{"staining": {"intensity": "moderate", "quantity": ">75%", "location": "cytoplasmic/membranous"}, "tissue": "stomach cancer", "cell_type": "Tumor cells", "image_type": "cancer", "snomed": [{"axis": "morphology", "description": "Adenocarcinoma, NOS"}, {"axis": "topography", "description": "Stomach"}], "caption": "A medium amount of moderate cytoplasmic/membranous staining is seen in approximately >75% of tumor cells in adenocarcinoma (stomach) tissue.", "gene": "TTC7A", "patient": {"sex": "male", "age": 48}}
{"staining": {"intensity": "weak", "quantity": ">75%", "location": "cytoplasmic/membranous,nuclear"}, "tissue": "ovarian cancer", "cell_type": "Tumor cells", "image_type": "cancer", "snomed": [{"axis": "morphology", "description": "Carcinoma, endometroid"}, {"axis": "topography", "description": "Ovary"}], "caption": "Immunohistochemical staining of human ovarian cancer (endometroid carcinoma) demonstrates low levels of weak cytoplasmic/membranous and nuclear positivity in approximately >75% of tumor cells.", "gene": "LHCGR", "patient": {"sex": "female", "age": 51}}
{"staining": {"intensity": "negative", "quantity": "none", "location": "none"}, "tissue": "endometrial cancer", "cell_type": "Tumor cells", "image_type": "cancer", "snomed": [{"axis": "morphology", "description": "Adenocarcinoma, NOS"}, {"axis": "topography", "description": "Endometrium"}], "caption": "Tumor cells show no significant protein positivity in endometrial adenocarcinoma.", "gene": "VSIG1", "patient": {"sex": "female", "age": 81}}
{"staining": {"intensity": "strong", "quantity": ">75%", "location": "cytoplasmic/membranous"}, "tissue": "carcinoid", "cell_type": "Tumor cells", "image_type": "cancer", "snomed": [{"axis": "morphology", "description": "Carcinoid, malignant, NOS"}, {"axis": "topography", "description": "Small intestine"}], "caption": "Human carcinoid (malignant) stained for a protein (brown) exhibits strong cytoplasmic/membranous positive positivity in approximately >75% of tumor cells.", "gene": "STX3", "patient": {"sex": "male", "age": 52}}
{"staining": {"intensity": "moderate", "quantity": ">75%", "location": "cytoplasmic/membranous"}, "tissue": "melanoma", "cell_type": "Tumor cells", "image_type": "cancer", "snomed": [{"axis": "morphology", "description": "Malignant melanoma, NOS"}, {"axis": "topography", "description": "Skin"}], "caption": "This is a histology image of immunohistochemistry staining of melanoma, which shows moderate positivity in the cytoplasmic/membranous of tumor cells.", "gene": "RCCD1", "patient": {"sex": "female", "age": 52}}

****

(TASK INSTRUCTIONS): Please write the data above out again, exactly the same.

(ANSWER TO THIS EXERCISE):
{"staining": {"intensity": "moderate", "quantity": ">75%", "location": "cytoplasmic/membranous"}, "tissue": "stomach cancer", "cell_type": "Tumor cells", "image_type": "cancer", "snomed": [{"axis": "morphology", "description": "Adenocarcinoma, NOS"}, {"axis": "topography", "description": "Stomach"}], "caption": "A medium amount of moderate cytoplasmic/membranous staining is seen in approximately >75% of tumor cells in adenocarcinoma (stomach) tissue.", "gene": "TTC7A", "patient": {"sex": "male", "age": 48}}
{"staining": {"intensity": "weak", "quantity": ">75%", "location": "cytoplasmic/membranous,nuclear"}, "tissue": "ovarian cancer", "cell_type": "Tumor cells", "image_type": "cancer", "snomed": [{"axis": "morphology", "description": "Carcinoma, endometroid"}, {"axis": "topography", "description": "Ovary"}], "caption": "Immunohistochemical staining of human ovarian cancer (endometroid carcinoma) demonstrates low levels of weak cytoplasmic/membranous and nuclear positivity in approximately >75% of tumor cells.", "gene": "LHCGR", "patient": {"sex": "female", "age": 51}}
{"staining": {"intensity": "negative", "quantity": "none", "location": "none"}, "tissue": "endometrial cancer", "cell_type": "Tumor cells", "image_type": "cancer", "snomed": [{"axis": "morphology", "description": "Adenocarcinoma, NOS"}, {"axis": "topography", "description": "Endometrium"}], "caption": "Tumor cells show no significant protein positivity in endometrial adenocarcinoma.", "gene": "VSIG1", "patient": {"sex": "female", "age": 81}}
{"staining": {"intensity": "strong", "quantity": ">75%", "location": "cytoplasmic/membranous"}, "tissue": "carcinoid", "cell_type": "Tumor cells", "image_type": "cancer", "snomed": [{"axis": "morphology", "description": "Carcinoid, malignant, NOS"}, {"axis": "topography", "description": "Small intestine"}], "caption": "Human carcinoid (malignant) stained for a protein (brown) exhibits strong cytoplasmic/membranous positive positivity in approximately >75% of tumor cells.", "gene": "STX3", "patient": {"sex": "male", "age": 52}}
{"staining": {"intensity": "moderate", "quantity": ">75%", "location": "cytoplasmic/membranous"}, "tissue": "melanoma", "cell_type": "Tumor cells", "image_type": "cancer", "snomed": [{"axis": "morphology", "description": "Malignant melanoma, NOS"}, {"axis": "topography", "description": "Skin"}], "caption": "This is a histology image of immunohistochemistry staining of melanoma, which shows moderate positivity in the cytoplasmic/membranous of tumor cells.", "gene": "RCCD1", "patient": {"sex": "female", "age": 52}}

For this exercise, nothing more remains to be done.